### Assigned task
Repeat the listing exactly as given, omitting every image.

### Exercise material
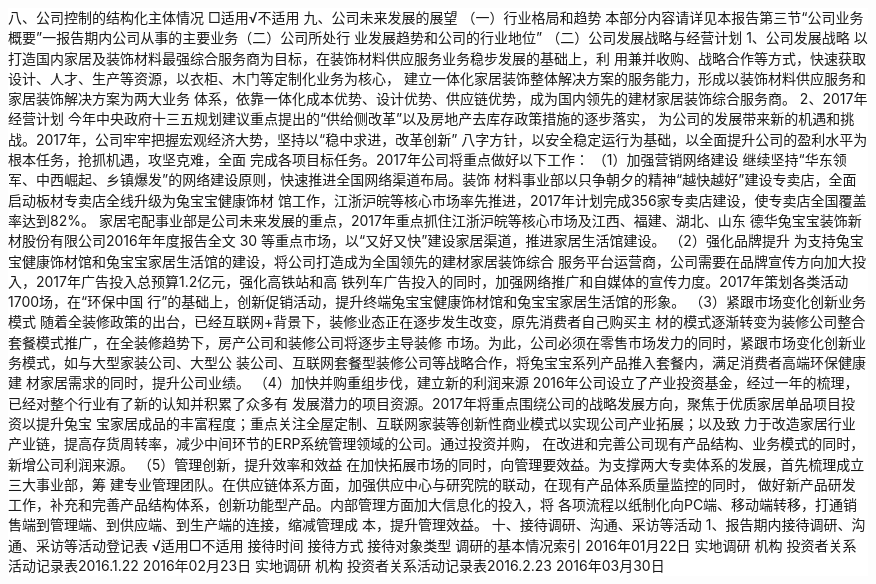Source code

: 八、公司控制的结构化主体情况
□适用√不适用
九、公司未来发展的展望
（一）行业格局和趋势
本部分内容请详见本报告第三节“公司业务概要”一报告期内公司从事的主要业务（二）公司所处行
业发展趋势和公司的行业地位”
（二）公司发展战略与经营计划
1、公司发展战略
以打造国内家居及装饰材料最强综合服务商为目标，在装饰材料供应服务业务稳步发展的基础上，利
用兼并收购、战略合作等方式，快速获取设计、人才、生产等资源，以衣柜、木门等定制化业务为核心，
建立一体化家居装饰整体解决方案的服务能力，形成以装饰材料供应服务和家居装饰解决方案为两大业务
体系，依靠一体化成本优势、设计优势、供应链优势，成为国内领先的建材家居装饰综合服务商。
2、2017年经营计划
今年中央政府十三五规划建议重点提出的“供给侧改革”以及房地产去库存政策措施的逐步落实，
为公司的发展带来新的机遇和挑战。2017年，公司牢牢把握宏观经济大势，坚持以“稳中求进，改革创新”
八字方针，以安全稳定运行为基础，以全面提升公司的盈利水平为根本任务，抢抓机遇，攻坚克难，全面
完成各项目标任务。2017年公司将重点做好以下工作：
（1）加强营销网络建设
继续坚持“华东领军、中西崛起、乡镇爆发”的网络建设原则，快速推进全国网络渠道布局。装饰
材料事业部以只争朝夕的精神“越快越好”建设专卖店，全面启动板材专卖店全线升级为兔宝宝健康饰材
馆工作，江浙沪皖等核心市场率先推进，2017年计划完成356家专卖店建设，使专卖店全国覆盖率达到82%。
家居宅配事业部是公司未来发展的重点，2017年重点抓住江浙沪皖等核心市场及江西、福建、湖北、山东
德华兔宝宝装饰新材股份有限公司2016年年度报告全文
30
等重点市场，以“又好又快”建设家居渠道，推进家居生活馆建设。
（2）强化品牌提升
为支持兔宝宝健康饰材馆和兔宝宝家居生活馆的建设，将公司打造成为全国领先的建材家居装饰综合
服务平台运营商，公司需要在品牌宣传方向加大投入，2017年广告投入总预算1.2亿元，强化高铁站和高
铁列车广告投入的同时，加强网络推广和自媒体的宣传力度。2017年策划各类活动1700场，在“环保中国
行”的基础上，创新促销活动，提升终端兔宝宝健康饰材馆和兔宝宝家居生活馆的形象。
（3）紧跟市场变化创新业务模式
随着全装修政策的出台，已经互联网+背景下，装修业态正在逐步发生改变，原先消费者自己购买主
材的模式逐渐转变为装修公司整合套餐模式推广，在全装修趋势下，房产公司和装修公司将逐步主导装修
市场。为此，公司必须在零售市场发力的同时，紧跟市场变化创新业务模式，如与大型家装公司、大型公
装公司、互联网套餐型装修公司等战略合作，将兔宝宝系列产品推入套餐内，满足消费者高端环保健康建
材家居需求的同时，提升公司业绩。
（4）加快并购重组步伐，建立新的利润来源
2016年公司设立了产业投资基金，经过一年的梳理，已经对整个行业有了新的认知并积累了众多有
发展潜力的项目资源。2017年将重点围绕公司的战略发展方向，聚焦于优质家居单品项目投资以提升兔宝
宝家居成品的丰富程度；重点关注全屋定制、互联网家装等创新性商业模式以实现公司产业拓展；以及致
力于改造家居行业产业链，提高存货周转率，减少中间环节的ERP系统管理领域的公司。通过投资并购，
在改进和完善公司现有产品结构、业务模式的同时，新增公司利润来源。
（5）管理创新，提升效率和效益
在加快拓展市场的同时，向管理要效益。为支撑两大专卖体系的发展，首先梳理成立三大事业部，筹
建专业管理团队。在供应链体系方面，加强供应中心与研究院的联动，在现有产品体系质量监控的同时，
做好新产品研发工作，补充和完善产品结构体系，创新功能型产品。内部管理方面加大信息化的投入，将
各项流程以纸制化向PC端、移动端转移，打通销售端到管理端、到供应端、到生产端的连接，缩减管理成
本，提升管理效益。
十、接待调研、沟通、采访等活动
1、报告期内接待调研、沟通、采访等活动登记表
√适用□不适用
接待时间
接待方式
接待对象类型
调研的基本情况索引
2016年01月22日
实地调研
机构
投资者关系活动记录表2016.1.22
2016年02月23日
实地调研
机构
投资者关系活动记录表2016.2.23
2016年03月30日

### Your solution
Source code

: 八、公司控制的结构化主体情况
□适用√不适用
九、公司未来发展的展望
（一）行业格局和趋势
本部分内容请详见本报告第三节“公司业务概要”一报告期内公司从事的主要业务（二）公司所处行
业发展趋势和公司的行业地位”
（二）公司发展战略与经营计划
1、公司发展战略
以打造国内家居及装饰材料最强综合服务商为目标，在装饰材料供应服务业务稳步发展的基础上，利
用兼并收购、战略合作等方式，快速获取设计、人才、生产等资源，以衣柜、木门等定制化业务为核心，
建立一体化家居装饰整体解决方案的服务能力，形成以装饰材料供应服务和家居装饰解决方案为两大业务
体系，依靠一体化成本优势、设计优势、供应链优势，成为国内领先的建材家居装饰综合服务商。
2、2017年经营计划
今年中央政府十三五规划建议重点提出的“供给侧改革”以及房地产去库存政策措施的逐步落实，
为公司的发展带来新的机遇和挑战。2017年，公司牢牢把握宏观经济大势，坚持以“稳中求进，改革创新”
八字方针，以安全稳定运行为基础，以全面提升公司的盈利水平为根本任务，抢抓机遇，攻坚克难，全面
完成各项目标任务。2017年公司将重点做好以下工作：
（1）加强营销网络建设
继续坚持“华东领军、中西崛起、乡镇爆发”的网络建设原则，快速推进全国网络渠道布局。装饰
材料事业部以只争朝夕的精神“越快越好”建设专卖店，全面启动板材专卖店全线升级为兔宝宝健康饰材
馆工作，江浙沪皖等核心市场率先推进，2017年计划完成356家专卖店建设，使专卖店全国覆盖率达到82%。
家居宅配事业部是公司未来发展的重点，2017年重点抓住江浙沪皖等核心市场及江西、福建、湖北、山东
德华兔宝宝装饰新材股份有限公司2016年年度报告全文
30
等重点市场，以“又好又快”建设家居渠道，推进家居生活馆建设。
（2）强化品牌提升
为支持兔宝宝健康饰材馆和兔宝宝家居生活馆的建设，将公司打造成为全国领先的建材家居装饰综合
服务平台运营商，公司需要在品牌宣传方向加大投入，2017年广告投入总预算1.2亿元，强化高铁站和高
铁列车广告投入的同时，加强网络推广和自媒体的宣传力度。2017年策划各类活动1700场，在“环保中国
行”的基础上，创新促销活动，提升终端兔宝宝健康饰材馆和兔宝宝家居生活馆的形象。
（3）紧跟市场变化创新业务模式
随着全装修政策的出台，已经互联网+背景下，装修业态正在逐步发生改变，原先消费者自己购买主
材的模式逐渐转变为装修公司整合套餐模式推广，在全装修趋势下，房产公司和装修公司将逐步主导装修
市场。为此，公司必须在零售市场发力的同时，紧跟市场变化创新业务模式，如与大型家装公司、大型公
装公司、互联网套餐型装修公司等战略合作，将兔宝宝系列产品推入套餐内，满足消费者高端环保健康建
材家居需求的同时，提升公司业绩。
（4）加快并购重组步伐，建立新的利润来源
2016年公司设立了产业投资基金，经过一年的梳理，已经对整个行业有了新的认知并积累了众多有
发展潜力的项目资源。2017年将重点围绕公司的战略发展方向，聚焦于优质家居单品项目投资以提升兔宝
宝家居成品的丰富程度；重点关注全屋定制、互联网家装等创新性商业模式以实现公司产业拓展；以及致
力于改造家居行业产业链，提高存货周转率，减少中间环节的ERP系统管理领域的公司。通过投资并购，
在改进和完善公司现有产品结构、业务模式的同时，新增公司利润来源。
（5）管理创新，提升效率和效益
在加快拓展市场的同时，向管理要效益。为支撑两大专卖体系的发展，首先梳理成立三大事业部，筹
建专业管理团队。在供应链体系方面，加强供应中心与研究院的联动，在现有产品体系质量监控的同时，
做好新产品研发工作，补充和完善产品结构体系，创新功能型产品。内部管理方面加大信息化的投入，将
各项流程以纸制化向PC端、移动端转移，打通销售端到管理端、到供应端、到生产端的连接，缩减管理成
本，提升管理效益。
十、接待调研、沟通、采访等活动
1、报告期内接待调研、沟通、采访等活动登记表
√适用□不适用
接待时间
接待方式
接待对象类型
调研的基本情况索引
2016年01月22日
实地调研
机构
投资者关系活动记录表2016.1.22
2016年02月23日
实地调研
机构
投资者关系活动记录表2016.2.23
2016年03月30日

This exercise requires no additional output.